Basically a glorified combination of the NYSIIS algorithm & the Soundex one.
import onca from 'talisman/phonetics/onca';
lein('Dionne');
>>> 'D500'
phonex
Reference: http://homepages.cs.ncl.ac.uk/brian.randell/Genealogy/NameMatching.pdf
Lait, A. J. and B. Randell. “An Assessment of Name Matching Algorithms”.
This algorithm is an improved version of the Soundex algorithm.
Its main change is to better fuzz some very common cases missed by the Soundex algorithm in order to match more orthographic variations.
import phonex from 'talisman/phonetics/phonex';
phonex('Rogers');
>>> 'R26'
roger-root
Reference: http://naldc.nal.usda.gov/download/27833/PDF
The Roger Root name coding procedure is a Soundex-like algorithm than will produce a 5-character code (completely numerical) for the given name.
Its specificity is to encode the beginning of the names differently than their rest.
import rogerRoot from 'talisman/phonetics/roger-root';
rogerRoot('Michael');
>>> '03650'
sound-d
Hybrid Matching Algorithm for Personal Names.

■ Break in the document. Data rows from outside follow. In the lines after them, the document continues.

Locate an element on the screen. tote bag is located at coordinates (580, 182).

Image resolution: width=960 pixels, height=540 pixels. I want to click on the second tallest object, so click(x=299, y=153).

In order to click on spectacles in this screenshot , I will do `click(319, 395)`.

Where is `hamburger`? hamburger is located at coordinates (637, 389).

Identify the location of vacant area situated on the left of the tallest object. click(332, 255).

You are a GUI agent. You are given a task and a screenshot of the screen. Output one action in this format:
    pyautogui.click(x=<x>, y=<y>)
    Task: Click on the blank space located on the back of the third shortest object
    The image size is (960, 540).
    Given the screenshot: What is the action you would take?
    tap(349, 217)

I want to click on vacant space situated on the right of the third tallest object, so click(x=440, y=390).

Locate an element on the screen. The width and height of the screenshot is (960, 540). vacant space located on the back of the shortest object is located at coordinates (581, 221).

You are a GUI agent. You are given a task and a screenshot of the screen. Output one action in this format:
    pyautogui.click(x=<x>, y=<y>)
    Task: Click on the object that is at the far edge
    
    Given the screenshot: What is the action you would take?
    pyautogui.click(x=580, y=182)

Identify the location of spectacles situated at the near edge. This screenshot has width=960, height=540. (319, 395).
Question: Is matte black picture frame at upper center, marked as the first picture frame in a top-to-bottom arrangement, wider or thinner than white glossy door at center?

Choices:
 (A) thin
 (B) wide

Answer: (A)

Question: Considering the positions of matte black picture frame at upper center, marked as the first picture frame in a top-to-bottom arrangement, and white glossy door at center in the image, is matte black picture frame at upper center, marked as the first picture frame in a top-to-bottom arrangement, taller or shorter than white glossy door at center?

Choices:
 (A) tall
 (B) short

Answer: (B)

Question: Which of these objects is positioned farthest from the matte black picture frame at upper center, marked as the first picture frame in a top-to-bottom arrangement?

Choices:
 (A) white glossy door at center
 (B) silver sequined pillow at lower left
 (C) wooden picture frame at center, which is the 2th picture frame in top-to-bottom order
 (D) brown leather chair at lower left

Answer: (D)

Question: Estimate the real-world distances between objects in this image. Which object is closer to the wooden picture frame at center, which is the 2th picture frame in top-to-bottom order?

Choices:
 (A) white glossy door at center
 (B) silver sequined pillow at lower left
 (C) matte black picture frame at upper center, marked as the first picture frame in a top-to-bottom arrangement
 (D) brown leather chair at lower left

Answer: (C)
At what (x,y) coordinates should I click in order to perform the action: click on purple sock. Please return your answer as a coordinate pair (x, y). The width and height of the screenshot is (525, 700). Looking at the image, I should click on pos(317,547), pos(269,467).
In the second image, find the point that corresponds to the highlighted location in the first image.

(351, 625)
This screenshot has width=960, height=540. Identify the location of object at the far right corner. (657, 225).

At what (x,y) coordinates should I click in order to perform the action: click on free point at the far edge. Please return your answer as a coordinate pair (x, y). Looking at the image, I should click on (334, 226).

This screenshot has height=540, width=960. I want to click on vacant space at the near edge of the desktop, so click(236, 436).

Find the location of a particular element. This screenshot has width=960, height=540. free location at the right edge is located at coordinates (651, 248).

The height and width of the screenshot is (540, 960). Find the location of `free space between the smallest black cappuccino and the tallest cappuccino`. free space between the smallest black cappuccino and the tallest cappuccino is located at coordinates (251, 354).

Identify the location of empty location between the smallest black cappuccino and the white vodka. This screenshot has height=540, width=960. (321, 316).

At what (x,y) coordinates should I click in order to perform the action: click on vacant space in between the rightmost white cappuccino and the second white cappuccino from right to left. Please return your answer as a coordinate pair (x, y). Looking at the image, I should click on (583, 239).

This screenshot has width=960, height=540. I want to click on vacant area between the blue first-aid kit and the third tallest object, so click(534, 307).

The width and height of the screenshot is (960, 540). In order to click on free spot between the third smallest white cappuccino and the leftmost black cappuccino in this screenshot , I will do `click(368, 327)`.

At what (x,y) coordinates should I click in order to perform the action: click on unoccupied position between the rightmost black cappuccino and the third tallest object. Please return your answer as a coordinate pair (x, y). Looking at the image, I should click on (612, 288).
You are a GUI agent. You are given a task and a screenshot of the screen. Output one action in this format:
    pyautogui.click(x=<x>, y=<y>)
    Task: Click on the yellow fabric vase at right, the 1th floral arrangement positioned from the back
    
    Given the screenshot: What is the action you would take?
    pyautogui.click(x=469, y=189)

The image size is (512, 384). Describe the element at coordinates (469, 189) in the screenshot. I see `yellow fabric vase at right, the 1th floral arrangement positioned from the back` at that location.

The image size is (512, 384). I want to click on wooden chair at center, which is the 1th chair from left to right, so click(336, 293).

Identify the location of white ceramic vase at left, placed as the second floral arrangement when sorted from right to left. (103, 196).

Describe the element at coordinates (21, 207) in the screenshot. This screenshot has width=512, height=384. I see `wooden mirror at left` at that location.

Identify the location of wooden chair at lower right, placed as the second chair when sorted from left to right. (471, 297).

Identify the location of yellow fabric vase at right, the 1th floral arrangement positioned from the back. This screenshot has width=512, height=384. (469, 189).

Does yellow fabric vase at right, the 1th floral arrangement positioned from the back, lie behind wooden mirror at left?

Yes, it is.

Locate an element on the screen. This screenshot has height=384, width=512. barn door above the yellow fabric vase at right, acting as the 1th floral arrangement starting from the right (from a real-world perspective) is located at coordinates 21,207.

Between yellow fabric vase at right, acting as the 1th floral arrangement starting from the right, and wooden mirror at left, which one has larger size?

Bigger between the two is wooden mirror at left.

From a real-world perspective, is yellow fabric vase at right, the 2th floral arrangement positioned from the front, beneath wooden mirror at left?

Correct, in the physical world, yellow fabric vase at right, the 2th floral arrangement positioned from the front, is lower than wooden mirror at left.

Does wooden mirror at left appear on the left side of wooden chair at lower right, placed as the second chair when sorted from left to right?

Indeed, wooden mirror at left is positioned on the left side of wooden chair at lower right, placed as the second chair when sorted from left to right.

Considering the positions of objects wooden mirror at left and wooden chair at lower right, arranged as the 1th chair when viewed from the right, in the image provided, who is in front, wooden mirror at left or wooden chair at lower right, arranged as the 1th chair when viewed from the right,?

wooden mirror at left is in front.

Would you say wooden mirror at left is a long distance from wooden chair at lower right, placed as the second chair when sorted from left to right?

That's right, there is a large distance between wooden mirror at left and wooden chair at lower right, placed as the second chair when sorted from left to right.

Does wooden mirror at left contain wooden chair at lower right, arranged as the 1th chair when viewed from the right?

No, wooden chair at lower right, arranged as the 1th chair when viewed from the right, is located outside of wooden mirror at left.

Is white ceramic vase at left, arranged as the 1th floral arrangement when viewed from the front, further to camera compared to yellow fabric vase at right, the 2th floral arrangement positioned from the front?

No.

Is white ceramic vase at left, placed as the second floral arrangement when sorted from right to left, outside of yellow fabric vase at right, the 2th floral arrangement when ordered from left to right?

Cihan Varol, Coskun Bayrak.
The SoundD algorithm is a slight variant of the Soundex algorithm.
import soundD from 'talisman/phonetics/sound-d';
soundD('Martha');
>>> '5630'
soundex
Reference: https://en.wikipedia.org/wiki/Soundex
The Soundex algorithm, created by Robert Russell and Margaret Odell, is often considered to be the first phonetic algorithm in history.
Note that it aims at matching anglo-saxons names and won’t work well on dictionary words.
You are also free to use the refined version of this algorithm, as found in the Apache projects.
import soundex from 'talisman/phonetics/soundex';
// Alternatively
import {refined} from 'talisman/phonetics/soundex';
soundex('Michael');
>>> 'M240'
refined('Michael');
>>> 'M80307'
Original version
Refined version
statcan
Reference: http://naldc.nal.usda.gov/download/27833/PDF
The census modified statistics Canada name coding procedure is a Soundex-like algorithm than will produce a 4-character code (alphabetical) for the given name.
import statcan from 'talisman/phonetics/statcan';
statcan('Michael');
>>> 'MCHL'